[Start of Attachment]

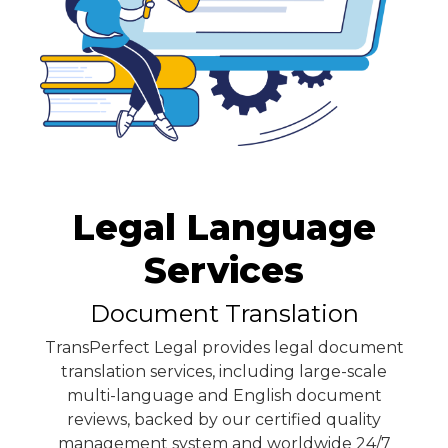
Legal Language
Services
Document Translation
TransPerfect Legal provides legal document
translation services, including large-scale
multi-language and English document
reviews, backed by our certified quality
management system and worldwide 24/7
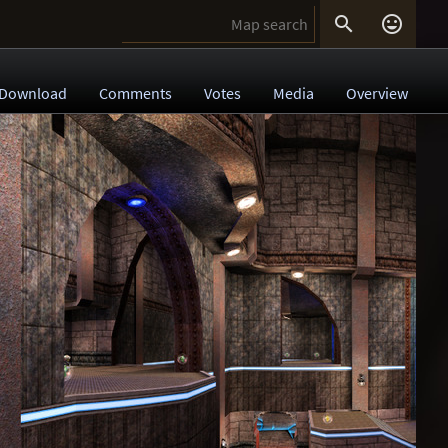


Download
Comments
Votes
Media
Overview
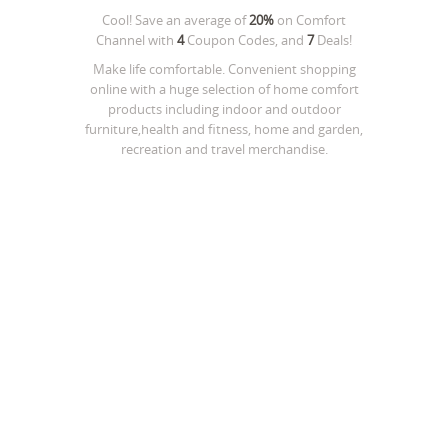
Cool! Save an average of
20%
on
Comfort
Channel
with
4
Coupon Codes, and
7
Deals!
Make life comfortable. Convenient shopping
online with a huge selection of home comfort
products including indoor and outdoor
furniture,health and fitness, home and garden,
recreation and travel merchandise.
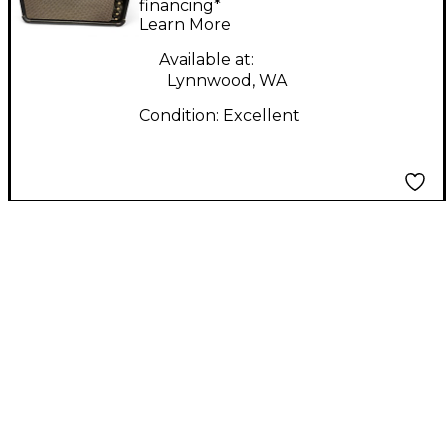
Combo Amp
financing*
Learn More
Available at:
Lynnwood, WA
Condition:
Excellent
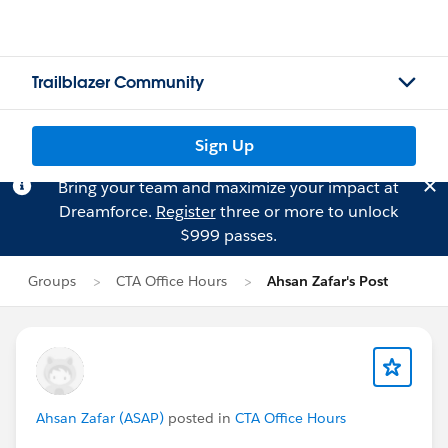
Trailblazer Community
Sign Up
Bring your team and maximize your impact at
Dreamforce.
Register
three or more to unlock
$999 passes.
Groups
CTA Office Hours
Ahsan Zafar's Post
Ahsan Zafar (ASAP)
posted in
CTA Office Hours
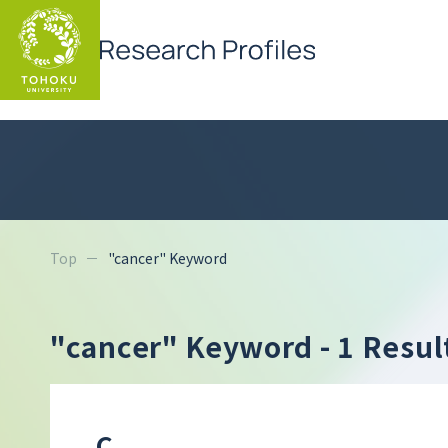
Top
"cancer" Keyword
"cancer" Keyword
- 1 Resul
C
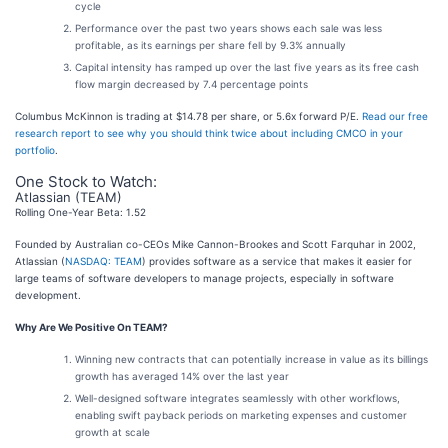
cycle
Performance over the past two years shows each sale was less
profitable, as its earnings per share fell by 9.3% annually
Capital intensity has ramped up over the last five years as its free cash
flow margin decreased by 7.4 percentage points
Columbus McKinnon is trading at $14.78 per share, or 5.6x forward P/E.
Read our free
research report to see why you should think twice about including CMCO in your
portfolio
.
One Stock to Watch:
Atlassian (TEAM)
Rolling One-Year Beta: 1.52
Founded by Australian co-CEOs Mike Cannon-Brookes and Scott Farquhar in 2002,
Atlassian (
NASDAQ: TEAM
) provides software as a service that makes it easier for
large teams of software developers to manage projects, especially in software
development.
Why Are We Positive On TEAM?
Winning new contracts that can potentially increase in value as its billings
growth has averaged 14% over the last year
Well-designed software integrates seamlessly with other workflows,
enabling swift payback periods on marketing expenses and customer
growth at scale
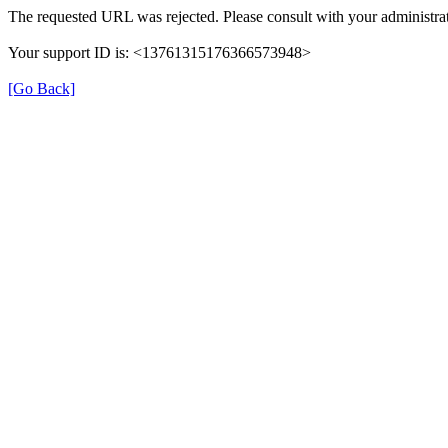
The requested URL was rejected. Please consult with your administrat
Your support ID is: <13761315176366573948>
[Go Back]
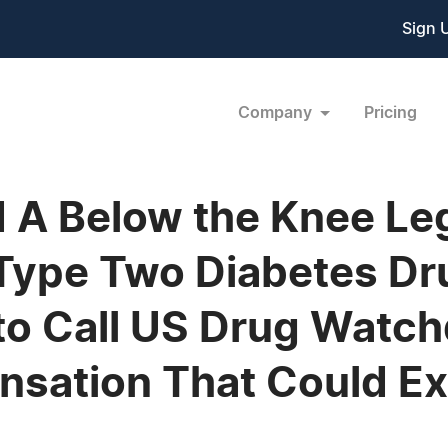
Sign 
Company
Pricing
ad A Below the Knee L
 Type Two Diabetes Dr
to Call US Drug Watc
nsation That Could E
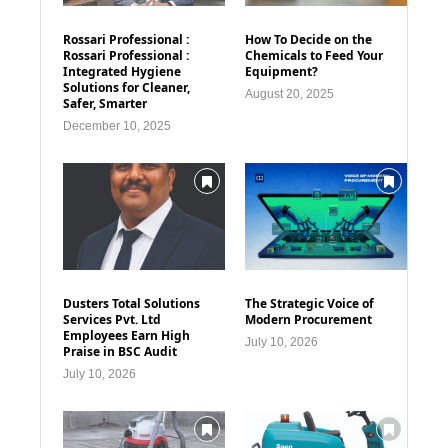
Rossari Professional :
How To Decide on the
Rossari Professional :
Chemicals to Feed Your
Integrated Hygiene
Equipment?
Solutions for Cleaner,
August 20, 2025
Safer, Smarter
December 10, 2025
Dusters Total Solutions
The Strategic Voice of
Services Pvt. Ltd
Modern Procurement
Employees Earn High
July 10, 2026
Praise in BSC Audit
July 10, 2026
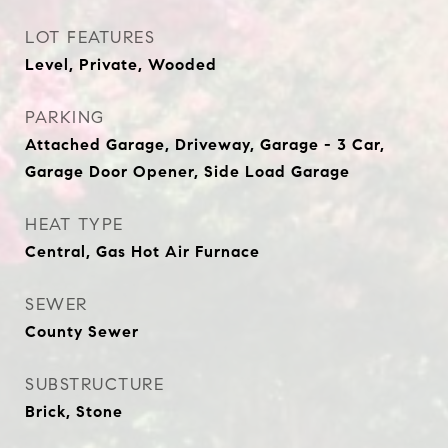
LOT FEATURES
Level, Private, Wooded
PARKING
Attached Garage, Driveway, Garage - 3 Car,
Garage Door Opener, Side Load Garage
HEAT TYPE
Central, Gas Hot Air Furnace
SEWER
County Sewer
SUBSTRUCTURE
Brick, Stone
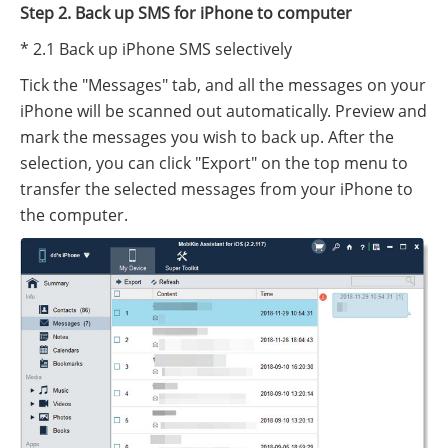
Step 2. Back up SMS for iPhone to computer
* 2.1 Back up iPhone SMS selectively
Tick the "Messages" tab, and all the messages on your
iPhone will be scanned out automatically. Preview and
mark the messages you wish to back up. After the
selection, you can click "Export" on the top menu to
transfer the selected messages from your iPhone to
the computer.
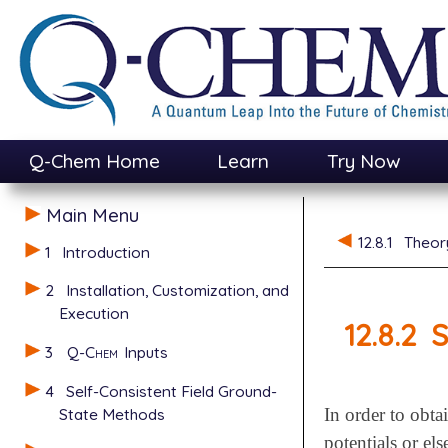
Q-Chem Home
Learn
Try Now
Main Menu
12.8.1
Theor
1
Introduction
2
Installation, Customization, and
Execution
12.8.2
S
3
Q-Chem
Inputs
4
Self-Consistent Field Ground-
State Methods
In order to obta
potentials or el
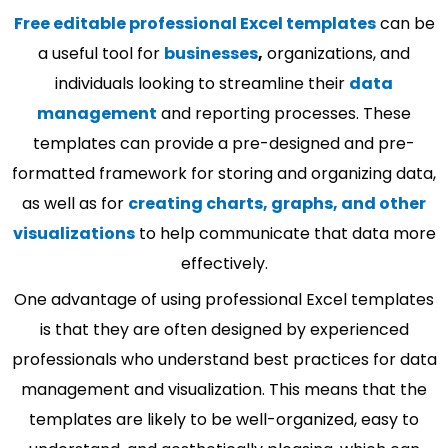
Free editable professional Excel templates
can be
a useful tool for
businesses
,
organizations, and
individuals looking to streamline their
data
management
and reporting processes. These
templates can provide a pre-designed and pre-
formatted framework for storing and organizing data,
as well as for
creating charts, graphs, and other
visualizations
to help communicate that data more
effectively.
One advantage of using professional Excel templates
is that they are often designed by experienced
professionals who understand best practices for data
management and visualization. This means that the
templates are likely to be well-organized, easy to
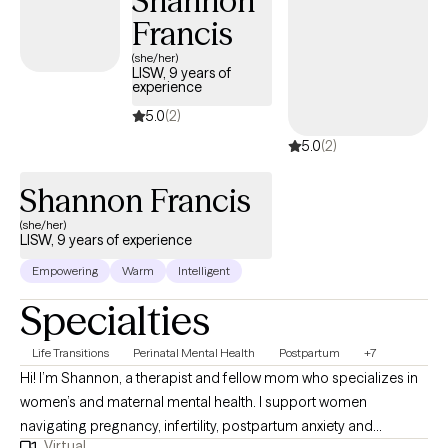
Shannon
Francis
(she/her)
LISW, 9 years of
experience
5.0
(2)
5.0
(2)
Shannon Francis
(she/her)
LISW, 9 years of experience
Empowering
Warm
Intelligent
Specialties
Life Transitions
Perinatal Mental Health
Postpartum
+7
Hi! I’m Shannon, a therapist and fellow mom who specializes in
women’s and maternal mental health. I support women
navigating pregnancy, infertility, postpartum anxiety and
Virtual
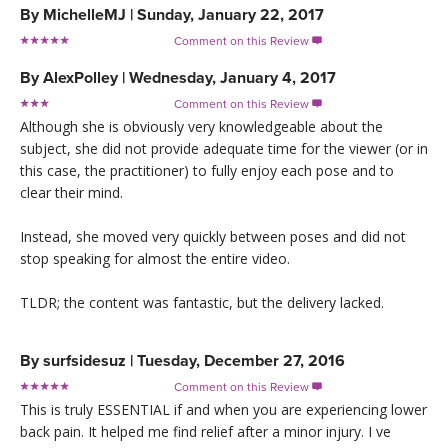
By
MichelleMJ
|
Sunday, January 22, 2017
Comment on this Review

By
AlexPolley
|
Wednesday, January 4, 2017
Comment on this Review

Although she is obviously very knowledgeable about the
subject, she did not provide adequate time for the viewer (or in
this case, the practitioner) to fully enjoy each pose and to
clear their mind.
Instead, she moved very quickly between poses and did not
stop speaking for almost the entire video.
TLDR; the content was fantastic, but the delivery lacked.
By
surfsidesuz
|
Tuesday, December 27, 2016
Comment on this Review

This is truly ESSENTIAL if and when you are experiencing lower
back pain. It helped me find relief after a minor injury. I ve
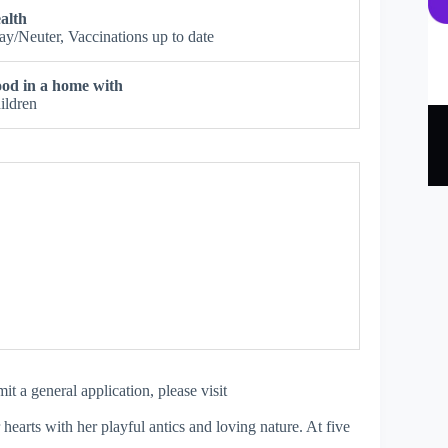
alth
ay/Neuter, Vaccinations up to date
od in a home with
ildren
 a general application, please visit
earts with her playful antics and loving nature. At five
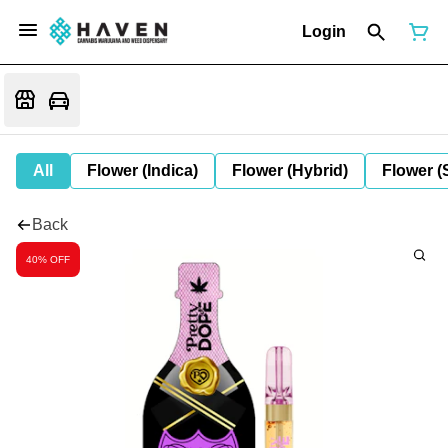
Login
All
Flower (Indica)
Flower (Hybrid)
Flower (
Back
40% OFF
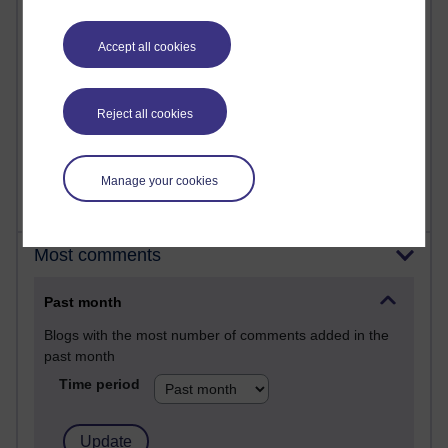
25 posts
A Writer's Notebook: Daily Entries.
Accept all cookies
23 posts
Richard Cuthbertson's blog
Reject all cookies
9 posts
Richard Walker's blog
Manage your cookies
Most comments
Past month
Blogs with the most number of comments added in the
past month
Time period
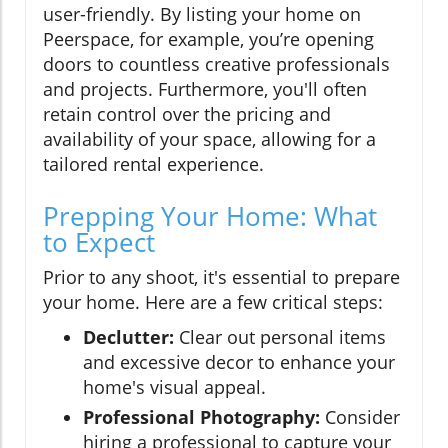
user-friendly. By listing your home on
Peerspace, for example, you’re opening
doors to countless creative professionals
and projects. Furthermore, you'll often
retain control over the pricing and
availability of your space, allowing for a
tailored rental experience.
Prepping Your Home: What
to Expect
Prior to any shoot, it's essential to prepare
your home. Here are a few critical steps:
Declutter:
Clear out personal items
and excessive decor to enhance your
home's visual appeal.
Professional Photography:
Consider
hiring a professional to capture your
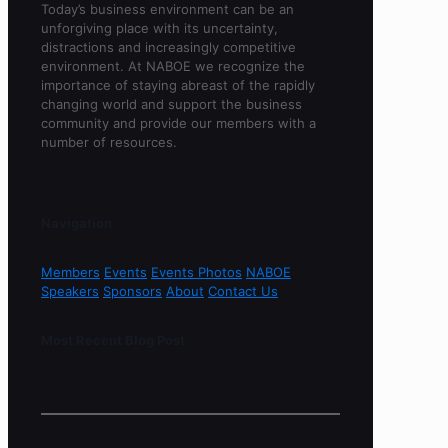
Today’s business environment can be an
unforgiving place with its uncertainty,
distractions and increasingly competitive
environment. At NABOE we recognize the
importance of staying abreast of the rapidly
changing world and support the business
community and provide our members with a
number of resources.
Navigation
Members
Events
Events Photos
NABOE
Speakers
Sponsors
About
Contact Us
Most Recent Blog Post
Sorry, no content found.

[End of Attachment]

Exercise brief. Repeat the material above exactly; any picture in it is left out.

Written reply.
Legal Language
Services
Document Translation
TransPerfect Legal provides legal document
translation services, including large-scale
multi-language and English document
reviews, backed by our certified quality
management system and worldwide 24/7


Download
Comments
Votes
Media
Overview
Cool! Save an average of
20%
on
Comfort
Channel
with
4
Coupon Codes, and
7
Deals!
Make life comfortable. Convenient shopping
online with a huge selection of home comfort
products including indoor and outdoor
furniture,health and fitness, home and garden,
recreation and travel merchandise.
Combo Amp
financing*
Learn More
Available at:
Lynnwood, WA
Condition:
Excellent
Trailblazer Community
Sign Up
Bring your team and maximize your impact at
Dreamforce.
Register
three or more to unlock
$999 passes.
Groups
CTA Office Hours
Ahsan Zafar's Post
Ahsan Zafar (ASAP)
posted in
CTA Office Hours
Top
"cancer" Keyword
"cancer" Keyword
- 1 Resul
C
cycle
Performance over the past two years shows each sale was less
profitable, as its earnings per share fell by 9.3% annually
Capital intensity has ramped up over the last five years as its free cash
flow margin decreased by 7.4 percentage points
Columbus McKinnon is trading at $14.78 per share, or 5.6x forward P/E.
Read our free
research report to see why you should think twice about including CMCO in your
portfolio
.
One Stock to Watch:
Atlassian (TEAM)
Rolling One-Year Beta: 1.52
Founded by Australian co-CEOs Mike Cannon-Brookes and Scott Farquhar in 2002,
Atlassian (
NASDAQ: TEAM
) provides software as a service that makes it easier for
large teams of software developers to manage projects, especially in software
development.
Why Are We Positive On TEAM?
Winning new contracts that can potentially increase in value as its billings
growth has averaged 14% over the last year
Well-designed software integrates seamlessly with other workflows,
enabling swift payback periods on marketing expenses and customer
growth at scale
The requested URL was rejected. Please consult with your administrat
Your support ID is: <13761315176366573948>
[Go Back]
Sign 
Company
Pricing
ad A Below the Knee L
 Type Two Diabetes Dr
to Call US Drug Watc
nsation That Could E
Rossari Professional :
How To Decide on the
Rossari Professional :
Chemicals to Feed Your
Integrated Hygiene
Equipment?
Solutions for Cleaner,
August 20, 2025
Safer, Smarter
December 10, 2025
Dusters Total Solutions
The Strategic Voice of
Services Pvt. Ltd
Modern Procurement
Employees Earn High
July 10, 2026
Praise in BSC Audit
July 10, 2026
LOT FEATURES
Level, Private, Wooded
PARKING
Attached Garage, Driveway, Garage - 3 Car,
Garage Door Opener, Side Load Garage
HEAT TYPE
Central, Gas Hot Air Furnace
SEWER
County Sewer
SUBSTRUCTURE
Brick, Stone
Step 2. Back up SMS for iPhone to computer
* 2.1 Back up iPhone SMS selectively
Tick the "Messages" tab, and all the messages on your
iPhone will be scanned out automatically. Preview and
mark the messages you wish to back up. After the
selection, you can click "Export" on the top menu to
transfer the selected messages from your iPhone to
the computer.
Q-Chem Home
Learn
Try Now
Main Menu
12.8.1
Theor
1
Introduction
2
Installation, Customization, and
Execution
12.8.2
S
3
Q-Chem
Inputs
4
Self-Consistent Field Ground-
State Methods
In order to obta
potentials or el
Free editable professional Excel templates
can be
a useful tool for
businesses
,
organizations, and
individuals looking to streamline their
data
management
and reporting processes. These
templates can provide a pre-designed and pre-
formatted framework for storing and organizing data,
as well as for
creating charts, graphs, and other
visualizations
to help communicate that data more
effectively.
One advantage of using professional Excel templates
is that they are often designed by experienced
professionals who understand best practices for data
management and visualization. This means that the
templates are likely to be well-organized, easy to
Shannon
Francis
(she/her)
LISW, 9 years of
experience
5.0
(2)
5.0
(2)
Shannon Francis
(she/her)
LISW, 9 years of experience
Empowering
Warm
Intelligent
Specialties
Life Transitions
Perinatal Mental Health
Postpartum
+7
Hi! I’m Shannon, a therapist and fellow mom who specializes in
women’s and maternal mental health. I support women
navigating pregnancy, infertility, postpartum anxiety and
Virtual
By
MichelleMJ
|
Sunday, January 22, 2017
Comment on this Review

By
AlexPolley
|
Wednesday, January 4, 2017
Comment on this Review

Although she is obviously very knowledgeable about the
subject, she did not provide adequate time for the viewer (or in
this case, the practitioner) to fully enjoy each pose and to
clear their mind.
Instead, she moved very quickly between poses and did not
stop speaking for almost the entire video.
TLDR; the content was fantastic, but the delivery lacked.
By
surfsidesuz
|
Tuesday, December 27, 2016
Comment on this Review

This is truly ESSENTIAL if and when you are experiencing lower
back pain. It helped me find relief after a minor injury. I ve
alth
ay/Neuter, Vaccinations up to date
od in a home with
ildren
 a general application, please visit
earts with her playful antics and loving nature. At five
Login
All
Flower (Indica)
Flower (Hybrid)
Flower (
Back
40% OFF
25 posts
A Writer's Notebook: Daily Entries.
Accept all cookies
23 posts
Richard Cuthbertson's blog
Reject all cookies
9 posts
Richard Walker's blog
Manage your cookies
Most comments
Past month
Blogs with the most number of comments added in the
past month
Time period
user-friendly. By listing your home on
Peerspace, for example, you’re opening
doors to countless creative professionals
and projects. Furthermore, you'll often
retain control over the pricing and
availability of your space, allowing for a
tailored rental experience.
Prepping Your Home: What
to Expect
Prior to any shoot, it's essential to prepare
your home. Here are a few critical steps:
Declutter:
Clear out personal items
and excessive decor to enhance your
home's visual appeal.
Professional Photography:
Consider
hiring a professional to capture your
Today’s business environment can be an
unforgiving place with its uncertainty,
distractions and increasingly competitive
environment. At NABOE we recognize the
importance of staying abreast of the rapidly
changing world and support the business
community and provide our members with a
number of resources.
Navigation
Members
Events
Events Photos
NABOE
Speakers
Sponsors
About
Contact Us
Most Recent Blog Post
Sorry, no content found.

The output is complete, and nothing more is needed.